Anne é uma mulher moderna e não entende o porquê de tanta disparidade entre os sexos. A dúvida é válida já que, mesmo com algumas conquistas como o direito ao voto e o de trabalhar, as mulheres ainda são minoria representada na sociedade atual. As lutas do seriado se entrelaçam e de ícone feminista Anne vai direto para a liderança de um protesto com seus colegas de classe contra a censura e a favor da liberdade de imprensa do jornal da escola.
A prensa foi um presente para os estudantes e responsável por dar voz e visibilidade aos jovens. Em um de seus artigos, Anne, motivada pela história de sua amiga Josie ter sido destratada pelo namorado, expõe a questão do machismo e do modo como as garotas são tratadas pela sociedade. Após a publicação ela é atacada, expulsa do jornal e reprimida, inclusive, pelas próprias mulheres. A prefeitura passa, então, a “sugerir” quais assuntos seriam permitidos para serem abordados no periódico.
O episódio gerou revolta e incitou o movimento dos alunos. Eles invadem uma reunião do conselho da prefeitura, composto em sua maioria de homens e apenas uma mulher, porém silenciada por suas figuras, com panos tampando as bocas e uma faixa escrito “liberdade de expressão é um direito humano”. Membros da cidade entram no local no momento exato em que um dos anciões do conselho tenta tomar o cartaz e é fotografado tentando calar a voz dos jovens.

“Diga-me e eu esquecerei. Ensina-me e eu lembrarei. Envolva-me e eu aprenderei. Ser diferente não é ruim, só não é ser igual.” - Anne
A denúncia na série espelha a realidade ao passo em que diversos protestos encabeçados por estudantes tiveram força e destaque na sociedade, principalmente quando se trata de lutar contra a censura e a favor de um sistema educacional de qualidade. No Brasil, por exemplo, vale citar o fenômeno ocorrido em 2015, referente à ocupação de escolas públicas paulistas por estudantes contra a reestruturação da educação estadual. O documentário “Lute como uma menina” (2016) retrata a liderança feminina do movimento, servindo de paralelo com a narrativa de Anne e seus amigos em busca de direitos básicos.

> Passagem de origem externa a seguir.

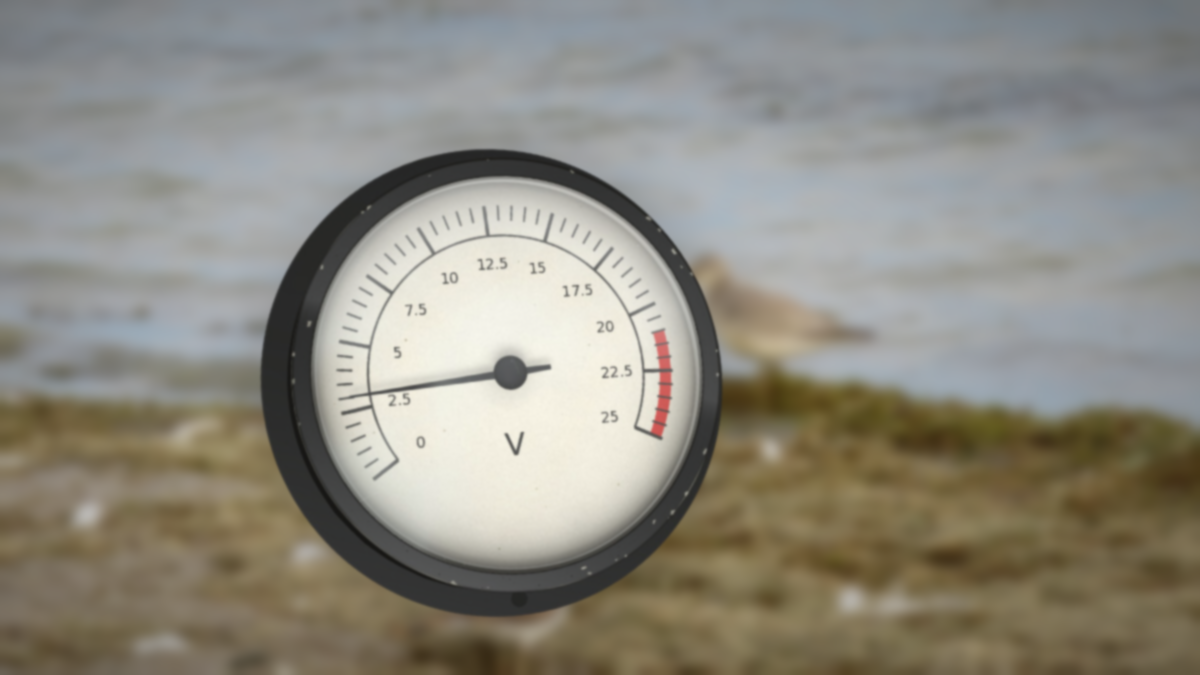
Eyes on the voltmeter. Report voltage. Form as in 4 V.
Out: 3 V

O cancelamento da série no final de 2019 foi justificado sob o pretexto financeiro de que a audiência e o retorno não eram satisfatórios para sua continuidade. Contudo, Anne With An E está na lista das séries mais assistidas da história da Netflix, o que torna o argumento inconsistente. A movimentação do público em prol de sua renovação já dura mais de um ano e conta com mais de 1,5 milhão de assinaturas em uma petição online no site “Change.org”. Tamanho engajamento reflete, sobretudo, a satisfação e vontade das pessoas de acompanharem histórias verdadeiras e socialmente relevantes. Em retrospectiva, Anne cumpre o que promete sendo "a heroína de sua própria história".